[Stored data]
BEGIN

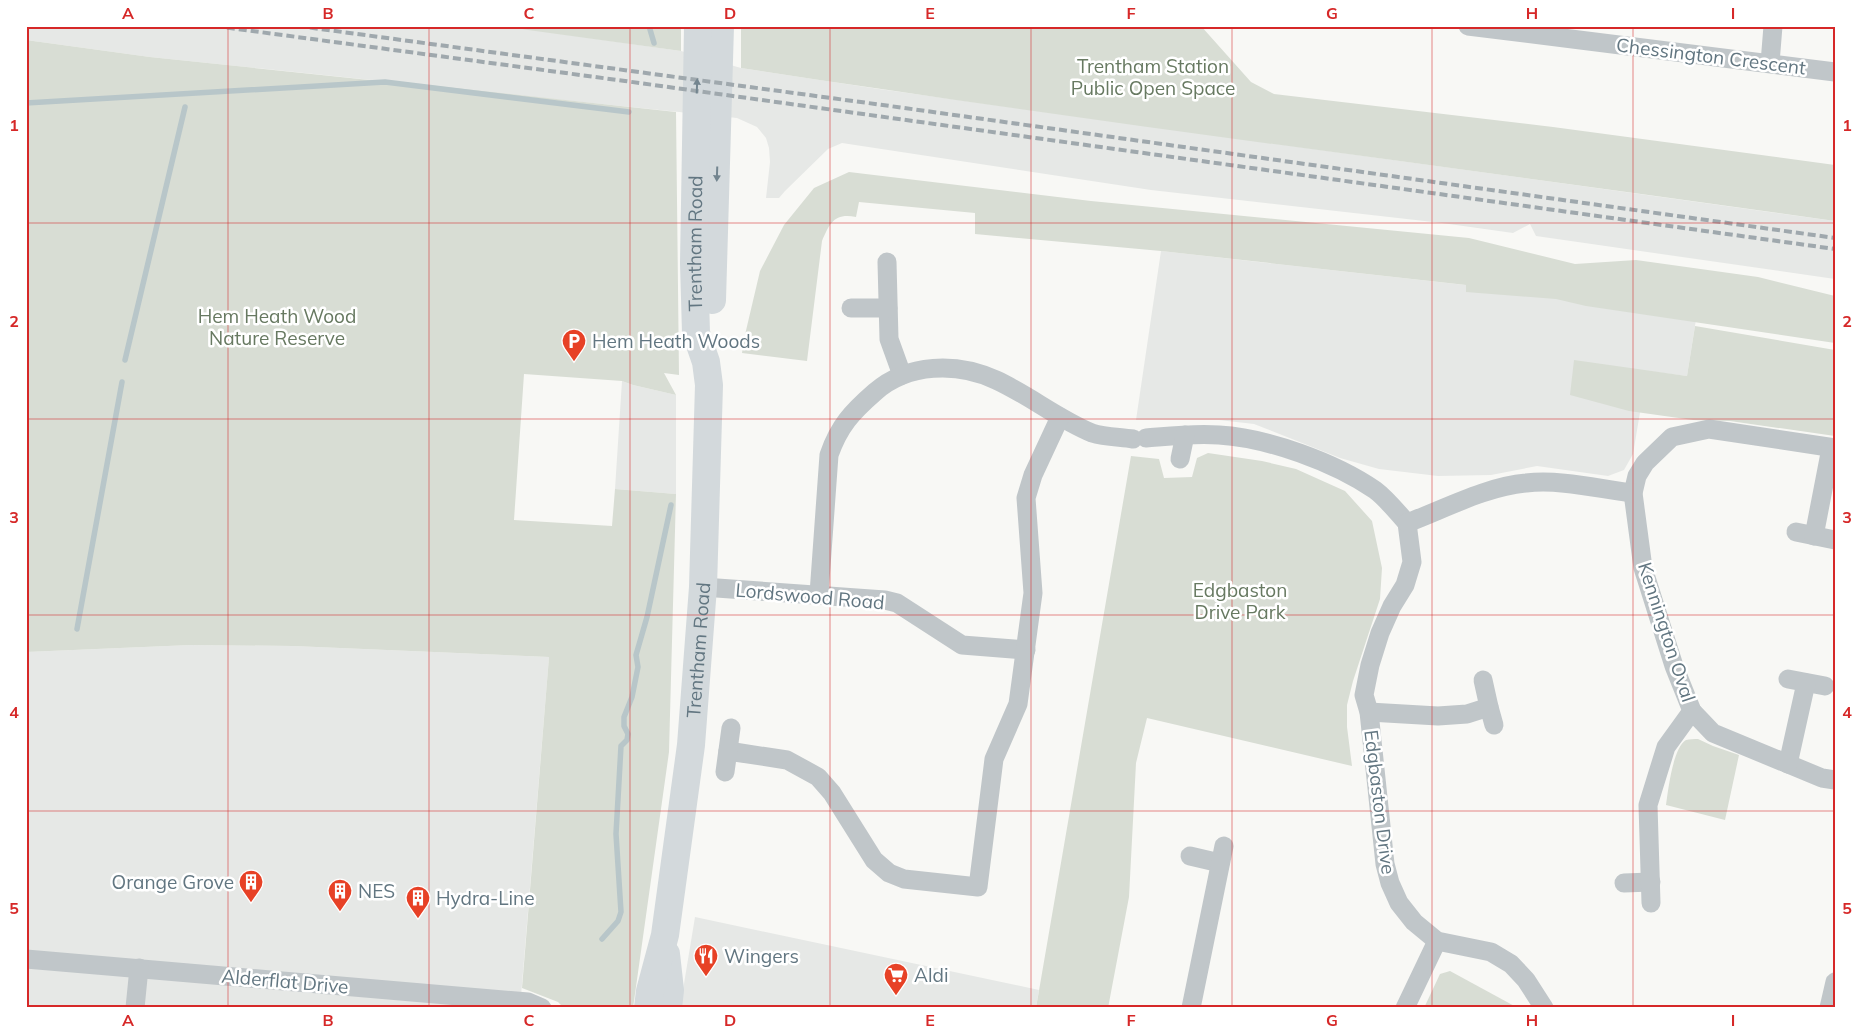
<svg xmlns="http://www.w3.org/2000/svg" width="1861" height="1034" viewBox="0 0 1861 1034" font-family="Mulish,sans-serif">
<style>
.built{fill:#e6e8e6}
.green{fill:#d8ddd4}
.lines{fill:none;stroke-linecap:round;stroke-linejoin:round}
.stream{stroke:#b8c6c9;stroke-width:5.5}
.minor{stroke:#c0c6c9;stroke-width:19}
.primary{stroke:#d3d9dc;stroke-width:28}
.rail{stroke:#9fa8ad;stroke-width:4;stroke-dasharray:8 4;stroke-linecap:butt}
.oneway{fill:#73858f}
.grid{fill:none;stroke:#d62828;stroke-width:1;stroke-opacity:0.55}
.labels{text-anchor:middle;stroke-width:5;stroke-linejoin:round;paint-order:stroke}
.street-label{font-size:19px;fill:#627681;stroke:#fff}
.park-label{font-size:19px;fill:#677961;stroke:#fff}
.poi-label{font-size:19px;fill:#627681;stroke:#fff;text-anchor:start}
.neatline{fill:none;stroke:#d62828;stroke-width:2}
.grid-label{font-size:16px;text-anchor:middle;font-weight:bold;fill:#d62828}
</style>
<rect width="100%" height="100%" fill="#f8f8f5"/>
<g class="built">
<path d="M26,26H506L681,51L741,68L879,89L1835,221V279L1536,236L1530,224L1513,233L1442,223L1151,190L842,143L828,149L785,191L779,198H766L770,162L769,148L766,138L757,127L737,118L150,57L26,40Z"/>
<path d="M1161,251L1645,305L1697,313L1687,376L1647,371L1633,454L1624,470L1608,476L1537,466L1491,475L1438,476L1379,469L1340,458L1254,424L1219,420H1136Z"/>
<path d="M622,381L633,385L676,395V494L615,489Z"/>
<path d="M191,645L293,646L549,657L520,1008H26V652Z"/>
<path d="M695,917L1039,990L1036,1008H680Z"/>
</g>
<g class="green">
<path d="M506,26H681V51L528,30Z"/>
<path d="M741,26H1201L1251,82L1274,94L1553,127L1835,165V221C1470,169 1105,124 741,68Z"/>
<path d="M26,40L150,57L427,86L428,85L676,112L679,375L664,373L676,395L633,385L622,381L524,374L514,520L612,526L615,489L676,494L669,752L633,1008H564L558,1002L522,988L549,657L293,646L191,645L26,652Z"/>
<path d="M849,172L1091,201L1469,238L1575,264L1636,260L1758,277L1835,296V343L1586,306L1556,299L1466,292V285L1161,251L975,234V213L859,202L856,217C834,213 830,223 822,241L807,361L742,353L744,339L760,271L784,225L814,188Z"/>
<path d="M1695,326L1835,350V436L1730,421L1693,420L1629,411L1570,395L1574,360L1687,376Z"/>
<path d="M1208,453L1262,461L1296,469L1345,491L1372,521L1382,568L1380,599L1353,681L1347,705V727L1352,766L1147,718L1136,763L1129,897L1108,1008H1036L1131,456L1159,459L1164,478L1192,477L1197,458Z"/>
<path d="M1698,739L1713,746L1739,755L1725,820L1666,805C1668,791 1673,747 1686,740C1689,739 1695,739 1698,739Z"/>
<path d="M1450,971L1518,1008H1424L1440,974Z"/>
</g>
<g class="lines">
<g class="stream">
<path d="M649,26L654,43"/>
<path d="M26,103L385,82L629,112"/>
<path d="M125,360L185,107"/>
<path d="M77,629L122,382"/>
<path d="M602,939L618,921L621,912L616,834L621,746L627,740L628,734L624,726V717L632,697L638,667L636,655L647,617L671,505"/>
</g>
<g class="minor">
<path d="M1468,26L1835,72"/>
<path d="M1770,63L1773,26"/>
<path d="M887,262L889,339L902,375"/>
<path d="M851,308H888"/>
<path d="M1146,438C1170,436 1194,433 1219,435C1268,438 1334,462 1375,490C1387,499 1397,512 1407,523"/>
<path d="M1835,448L1709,429L1672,437L1645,463L1637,476L1633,493L1643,568L1674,666L1692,711L1713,733L1822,778L1835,780"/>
<path d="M1180,459L1185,435"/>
<path d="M1407,523L1412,562L1405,585L1392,606L1380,633L1370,665L1364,695L1369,712L1385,864L1390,883L1399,903L1414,922L1437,941L1491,952L1511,964L1526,980L1544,1008"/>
<path d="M1407,523C1444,509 1488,486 1526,483C1561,479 1599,489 1633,493"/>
<path d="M1796,532L1835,540"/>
<path d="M1814,536L1831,448"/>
<path d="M703,587L885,600L897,603L962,645L1026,650"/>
<path d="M819,594L829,455C839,426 852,412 875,392C908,363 957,362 996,380C1029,395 1058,419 1092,433C1105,437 1120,437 1133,439"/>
<path d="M1788,679L1825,686"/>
<path d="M1489,707L1494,725"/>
<path d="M1369,712L1438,716L1467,714L1489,707L1483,680"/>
<path d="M728,751L787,760L818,777L832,793L874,860L889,873L904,879L978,887L994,759L1018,704L1033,593L1026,498L1033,475L1060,417"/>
<path d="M1788,764L1806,683"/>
<path d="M725,772L731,728"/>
<path d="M1190,856L1220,863"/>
<path d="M1624,883L1651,882"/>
<path d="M1651,903L1648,805L1666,747L1692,711"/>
<path d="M26,959L528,1002L542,1008"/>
<path d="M135,1008L139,968"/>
<path d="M1191,1008L1224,846"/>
<path d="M1405,1008L1437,941"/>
<path d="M1829,1008L1835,982"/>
</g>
<g class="primary">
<path d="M712,300L720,26"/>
<path d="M666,954L670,990L668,1008"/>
<path id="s1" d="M648,1008L650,991L665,935L691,745L703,587L709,385L706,362L696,333L694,263L698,26"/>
</g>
<g class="rail">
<path d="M215,26L625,81L1835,249"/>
<path d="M298,26L890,106L1835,238"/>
</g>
</g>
<defs><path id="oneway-solid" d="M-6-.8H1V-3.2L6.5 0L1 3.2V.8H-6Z" transform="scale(1.25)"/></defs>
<g class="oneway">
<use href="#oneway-solid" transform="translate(697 86) rotate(-88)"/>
<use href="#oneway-solid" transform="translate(717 174) rotate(92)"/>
</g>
<path class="grid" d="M228,26V1008M429,26V1008M630,26V1008M830,26V1008M1031,26V1008M1232,26V1008M1432,26V1008M1633,26V1008M26,223H1835M26,419H1835M26,615H1835M26,811H1835"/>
<defs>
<symbol id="parking-pin" viewBox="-11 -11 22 30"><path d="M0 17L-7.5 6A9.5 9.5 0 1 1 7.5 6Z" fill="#e74126" stroke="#fff"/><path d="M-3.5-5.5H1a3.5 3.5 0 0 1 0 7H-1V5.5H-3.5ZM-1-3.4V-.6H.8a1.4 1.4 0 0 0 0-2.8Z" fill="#fff"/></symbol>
<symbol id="building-pin" viewBox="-11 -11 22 30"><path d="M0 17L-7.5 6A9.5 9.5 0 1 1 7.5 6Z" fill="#e74126" stroke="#fff"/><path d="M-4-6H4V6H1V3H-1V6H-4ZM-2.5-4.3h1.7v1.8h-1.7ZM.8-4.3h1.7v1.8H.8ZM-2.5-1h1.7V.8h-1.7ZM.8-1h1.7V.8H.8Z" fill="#fff"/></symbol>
<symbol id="restaurant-pin" viewBox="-11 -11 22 30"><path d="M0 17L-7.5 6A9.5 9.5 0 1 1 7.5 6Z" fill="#e74126" stroke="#fff"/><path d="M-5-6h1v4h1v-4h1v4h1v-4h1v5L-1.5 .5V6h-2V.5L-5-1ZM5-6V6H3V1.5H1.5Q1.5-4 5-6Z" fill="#fff"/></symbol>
<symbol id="supermarket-pin" viewBox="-11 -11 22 30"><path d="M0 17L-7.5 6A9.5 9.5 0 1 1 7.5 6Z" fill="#e74126" stroke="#fff"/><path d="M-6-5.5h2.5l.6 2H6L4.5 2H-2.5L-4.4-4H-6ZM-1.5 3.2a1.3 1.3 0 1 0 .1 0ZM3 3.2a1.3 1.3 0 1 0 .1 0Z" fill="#fff"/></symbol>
</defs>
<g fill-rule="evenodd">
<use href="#parking-pin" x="560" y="327" width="28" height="38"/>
<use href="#building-pin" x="237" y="868" width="28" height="38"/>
<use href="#building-pin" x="326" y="877" width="28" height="38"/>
<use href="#building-pin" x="404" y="884" width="28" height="38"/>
<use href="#restaurant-pin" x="692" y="942" width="28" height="38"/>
<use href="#supermarket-pin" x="882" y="961" width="28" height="38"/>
</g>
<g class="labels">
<g class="street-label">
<text transform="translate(1711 56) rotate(7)" y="7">Chessington Crescent</text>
<text dy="7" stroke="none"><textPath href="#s1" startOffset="771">Trentham Road</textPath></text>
<text transform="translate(810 596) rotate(5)" y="7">Lordswood Road</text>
<text transform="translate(1667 632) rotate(72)" y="7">Kennington Oval</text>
<text dy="7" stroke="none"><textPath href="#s1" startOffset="362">Trentham Road</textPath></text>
<text transform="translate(1380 802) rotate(83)" y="7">Edgbaston Drive</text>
<text transform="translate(285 981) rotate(5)" y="7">Alderflat Drive</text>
</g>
<g class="park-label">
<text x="1153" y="73">Trentham Station<tspan x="1153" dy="22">Public Open Space</tspan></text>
<text x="277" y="323">Hem Heath Wood<tspan x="277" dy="22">Nature Reserve</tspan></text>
<text x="1240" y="597">Edgbaston<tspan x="1240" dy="22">Drive Park</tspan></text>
</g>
<g class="poi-label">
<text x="592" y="348">Hem Heath Woods</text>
<text x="234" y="889" text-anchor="end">Orange Grove</text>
<text x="358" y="898">NES</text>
<text x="436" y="905">Hydra-Line</text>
<text x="724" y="963">Wingers</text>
<text x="914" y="982">Aldi</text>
</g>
</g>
<rect width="1861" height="1034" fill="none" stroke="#ffffff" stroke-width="55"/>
<rect x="28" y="28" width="1806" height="978" class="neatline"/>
<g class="grid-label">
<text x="128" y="19">A</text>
<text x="328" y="19">B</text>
<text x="529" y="19">C</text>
<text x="730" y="19">D</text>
<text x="930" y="19">E</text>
<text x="1131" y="19">F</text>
<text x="1332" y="19">G</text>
<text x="1532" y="19">H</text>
<text x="1733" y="19">I</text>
<text x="14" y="131">1</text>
<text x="1847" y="131">1</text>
<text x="14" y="327">2</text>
<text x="1847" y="327">2</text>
<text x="14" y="523">3</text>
<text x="1847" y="523">3</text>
<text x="14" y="718">4</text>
<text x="1847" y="718">4</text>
<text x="14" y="914">5</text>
<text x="1847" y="914">5</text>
<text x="128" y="1026">A</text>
<text x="328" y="1026">B</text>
<text x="529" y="1026">C</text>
<text x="730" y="1026">D</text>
<text x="930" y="1026">E</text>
<text x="1131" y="1026">F</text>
<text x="1332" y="1026">G</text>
<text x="1532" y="1026">H</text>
<text x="1733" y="1026">I</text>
</g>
</svg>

END

▶ **Task to carry out**
Go through the records above and return each line in which the word "labels" occurs.

▶ **Solution to this exercise**
.labels{text-anchor:middle;stroke-width:5;stroke-linejoin:round;paint-order:stroke}
<g class="labels">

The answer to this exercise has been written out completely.